■ Material extraído
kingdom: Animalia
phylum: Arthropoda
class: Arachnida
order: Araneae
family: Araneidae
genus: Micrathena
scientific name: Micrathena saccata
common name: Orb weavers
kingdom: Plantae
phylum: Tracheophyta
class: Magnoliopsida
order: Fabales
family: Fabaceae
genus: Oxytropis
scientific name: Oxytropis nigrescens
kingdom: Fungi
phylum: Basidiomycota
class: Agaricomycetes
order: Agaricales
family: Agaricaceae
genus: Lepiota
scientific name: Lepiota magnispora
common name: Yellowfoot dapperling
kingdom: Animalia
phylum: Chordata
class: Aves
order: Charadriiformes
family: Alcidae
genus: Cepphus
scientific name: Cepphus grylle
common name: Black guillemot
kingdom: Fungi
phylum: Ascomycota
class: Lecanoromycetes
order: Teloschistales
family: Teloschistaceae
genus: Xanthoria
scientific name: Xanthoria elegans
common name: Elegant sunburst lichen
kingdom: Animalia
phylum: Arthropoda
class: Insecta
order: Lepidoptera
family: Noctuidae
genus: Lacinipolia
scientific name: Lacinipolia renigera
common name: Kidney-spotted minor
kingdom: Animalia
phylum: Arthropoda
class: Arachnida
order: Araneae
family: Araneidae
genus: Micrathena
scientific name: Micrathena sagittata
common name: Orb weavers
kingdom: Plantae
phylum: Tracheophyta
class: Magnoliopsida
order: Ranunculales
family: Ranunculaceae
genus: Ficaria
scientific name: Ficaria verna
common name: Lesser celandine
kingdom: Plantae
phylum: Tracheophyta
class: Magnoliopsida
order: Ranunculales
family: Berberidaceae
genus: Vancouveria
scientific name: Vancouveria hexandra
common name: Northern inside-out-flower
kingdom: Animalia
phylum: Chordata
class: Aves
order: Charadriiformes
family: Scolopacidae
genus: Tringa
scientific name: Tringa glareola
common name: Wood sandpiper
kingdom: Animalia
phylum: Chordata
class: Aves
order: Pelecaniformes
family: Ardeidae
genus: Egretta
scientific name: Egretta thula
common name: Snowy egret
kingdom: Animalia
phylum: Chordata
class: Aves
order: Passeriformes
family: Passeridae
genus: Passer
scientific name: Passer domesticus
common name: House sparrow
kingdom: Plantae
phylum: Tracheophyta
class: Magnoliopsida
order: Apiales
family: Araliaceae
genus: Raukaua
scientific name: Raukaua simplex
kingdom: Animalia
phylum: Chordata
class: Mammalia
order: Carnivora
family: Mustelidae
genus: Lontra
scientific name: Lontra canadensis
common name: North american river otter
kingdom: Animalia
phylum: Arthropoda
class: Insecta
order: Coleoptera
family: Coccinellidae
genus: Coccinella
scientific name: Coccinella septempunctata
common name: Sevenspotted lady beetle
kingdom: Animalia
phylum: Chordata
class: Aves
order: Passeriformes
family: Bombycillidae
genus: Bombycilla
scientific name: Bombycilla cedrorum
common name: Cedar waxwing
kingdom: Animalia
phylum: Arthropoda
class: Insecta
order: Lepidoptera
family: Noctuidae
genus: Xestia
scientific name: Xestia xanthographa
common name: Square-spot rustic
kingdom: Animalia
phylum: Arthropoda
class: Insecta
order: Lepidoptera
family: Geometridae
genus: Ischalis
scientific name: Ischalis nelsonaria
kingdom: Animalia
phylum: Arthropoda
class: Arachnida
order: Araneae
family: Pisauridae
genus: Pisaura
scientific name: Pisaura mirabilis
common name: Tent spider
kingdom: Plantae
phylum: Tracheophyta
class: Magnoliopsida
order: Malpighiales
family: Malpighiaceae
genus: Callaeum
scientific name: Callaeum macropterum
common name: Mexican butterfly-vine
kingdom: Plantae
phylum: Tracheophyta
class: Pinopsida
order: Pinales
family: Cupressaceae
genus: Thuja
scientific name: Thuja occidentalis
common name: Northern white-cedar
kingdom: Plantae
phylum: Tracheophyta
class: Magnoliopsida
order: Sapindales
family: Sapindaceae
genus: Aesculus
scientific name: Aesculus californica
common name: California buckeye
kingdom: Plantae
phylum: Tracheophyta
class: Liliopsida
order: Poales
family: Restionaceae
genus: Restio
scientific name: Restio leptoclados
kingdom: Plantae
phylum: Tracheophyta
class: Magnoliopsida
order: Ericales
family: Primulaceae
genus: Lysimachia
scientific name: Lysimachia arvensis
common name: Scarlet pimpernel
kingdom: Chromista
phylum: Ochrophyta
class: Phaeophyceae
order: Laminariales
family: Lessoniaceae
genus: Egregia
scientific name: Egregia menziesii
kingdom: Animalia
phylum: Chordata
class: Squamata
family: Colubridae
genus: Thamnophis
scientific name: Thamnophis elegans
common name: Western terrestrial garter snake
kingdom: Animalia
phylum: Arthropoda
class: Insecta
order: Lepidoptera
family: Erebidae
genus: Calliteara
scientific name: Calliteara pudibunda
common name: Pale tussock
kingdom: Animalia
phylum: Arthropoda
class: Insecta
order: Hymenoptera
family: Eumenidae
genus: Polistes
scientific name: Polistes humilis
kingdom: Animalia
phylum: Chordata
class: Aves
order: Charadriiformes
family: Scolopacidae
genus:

■ Descripción del problema
Reproduce literalmente todas las líneas del material anterior, sin alterar nada.

■ Solución de la tarea
kingdom: Animalia
phylum: Arthropoda
class: Arachnida
order: Araneae
family: Araneidae
genus: Micrathena
scientific name: Micrathena saccata
common name: Orb weavers
kingdom: Plantae
phylum: Tracheophyta
class: Magnoliopsida
order: Fabales
family: Fabaceae
genus: Oxytropis
scientific name: Oxytropis nigrescens
kingdom: Fungi
phylum: Basidiomycota
class: Agaricomycetes
order: Agaricales
family: Agaricaceae
genus: Lepiota
scientific name: Lepiota magnispora
common name: Yellowfoot dapperling
kingdom: Animalia
phylum: Chordata
class: Aves
order: Charadriiformes
family: Alcidae
genus: Cepphus
scientific name: Cepphus grylle
common name: Black guillemot
kingdom: Fungi
phylum: Ascomycota
class: Lecanoromycetes
order: Teloschistales
family: Teloschistaceae
genus: Xanthoria
scientific name: Xanthoria elegans
common name: Elegant sunburst lichen
kingdom: Animalia
phylum: Arthropoda
class: Insecta
order: Lepidoptera
family: Noctuidae
genus: Lacinipolia
scientific name: Lacinipolia renigera
common name: Kidney-spotted minor
kingdom: Animalia
phylum: Arthropoda
class: Arachnida
order: Araneae
family: Araneidae
genus: Micrathena
scientific name: Micrathena sagittata
common name: Orb weavers
kingdom: Plantae
phylum: Tracheophyta
class: Magnoliopsida
order: Ranunculales
family: Ranunculaceae
genus: Ficaria
scientific name: Ficaria verna
common name: Lesser celandine
kingdom: Plantae
phylum: Tracheophyta
class: Magnoliopsida
order: Ranunculales
family: Berberidaceae
genus: Vancouveria
scientific name: Vancouveria hexandra
common name: Northern inside-out-flower
kingdom: Animalia
phylum: Chordata
class: Aves
order: Charadriiformes
family: Scolopacidae
genus: Tringa
scientific name: Tringa glareola
common name: Wood sandpiper
kingdom: Animalia
phylum: Chordata
class: Aves
order: Pelecaniformes
family: Ardeidae
genus: Egretta
scientific name: Egretta thula
common name: Snowy egret
kingdom: Animalia
phylum: Chordata
class: Aves
order: Passeriformes
family: Passeridae
genus: Passer
scientific name: Passer domesticus
common name: House sparrow
kingdom: Plantae
phylum: Tracheophyta
class: Magnoliopsida
order: Apiales
family: Araliaceae
genus: Raukaua
scientific name: Raukaua simplex
kingdom: Animalia
phylum: Chordata
class: Mammalia
order: Carnivora
family: Mustelidae
genus: Lontra
scientific name: Lontra canadensis
common name: North american river otter
kingdom: Animalia
phylum: Arthropoda
class: Insecta
order: Coleoptera
family: Coccinellidae
genus: Coccinella
scientific name: Coccinella septempunctata
common name: Sevenspotted lady beetle
kingdom: Animalia
phylum: Chordata
class: Aves
order: Passeriformes
family: Bombycillidae
genus: Bombycilla
scientific name: Bombycilla cedrorum
common name: Cedar waxwing
kingdom: Animalia
phylum: Arthropoda
class: Insecta
order: Lepidoptera
family: Noctuidae
genus: Xestia
scientific name: Xestia xanthographa
common name: Square-spot rustic
kingdom: Animalia
phylum: Arthropoda
class: Insecta
order: Lepidoptera
family: Geometridae
genus: Ischalis
scientific name: Ischalis nelsonaria
kingdom: Animalia
phylum: Arthropoda
class: Arachnida
order: Araneae
family: Pisauridae
genus: Pisaura
scientific name: Pisaura mirabilis
common name: Tent spider
kingdom: Plantae
phylum: Tracheophyta
class: Magnoliopsida
order: Malpighiales
family: Malpighiaceae
genus: Callaeum
scientific name: Callaeum macropterum
common name: Mexican butterfly-vine
kingdom: Plantae
phylum: Tracheophyta
class: Pinopsida
order: Pinales
family: Cupressaceae
genus: Thuja
scientific name: Thuja occidentalis
common name: Northern white-cedar
kingdom: Plantae
phylum: Tracheophyta
class: Magnoliopsida
order: Sapindales
family: Sapindaceae
genus: Aesculus
scientific name: Aesculus californica
common name: California buckeye
kingdom: Plantae
phylum: Tracheophyta
class: Liliopsida
order: Poales
family: Restionaceae
genus: Restio
scientific name: Restio leptoclados
kingdom: Plantae
phylum: Tracheophyta
class: Magnoliopsida
order: Ericales
family: Primulaceae
genus: Lysimachia
scientific name: Lysimachia arvensis
common name: Scarlet pimpernel
kingdom: Chromista
phylum: Ochrophyta
class: Phaeophyceae
order: Laminariales
family: Lessoniaceae
genus: Egregia
scientific name: Egregia menziesii
kingdom: Animalia
phylum: Chordata
class: Squamata
family: Colubridae
genus: Thamnophis
scientific name: Thamnophis elegans
common name: Western terrestrial garter snake
kingdom: Animalia
phylum: Arthropoda
class: Insecta
order: Lepidoptera
family: Erebidae
genus: Calliteara
scientific name: Calliteara pudibunda
common name: Pale tussock
kingdom: Animalia
phylum: Arthropoda
class: Insecta
order: Hymenoptera
family: Eumenidae
genus: Polistes
scientific name: Polistes humilis
kingdom: Animalia
phylum: Chordata
class: Aves
order: Charadriiformes
family: Scolopacidae
genus:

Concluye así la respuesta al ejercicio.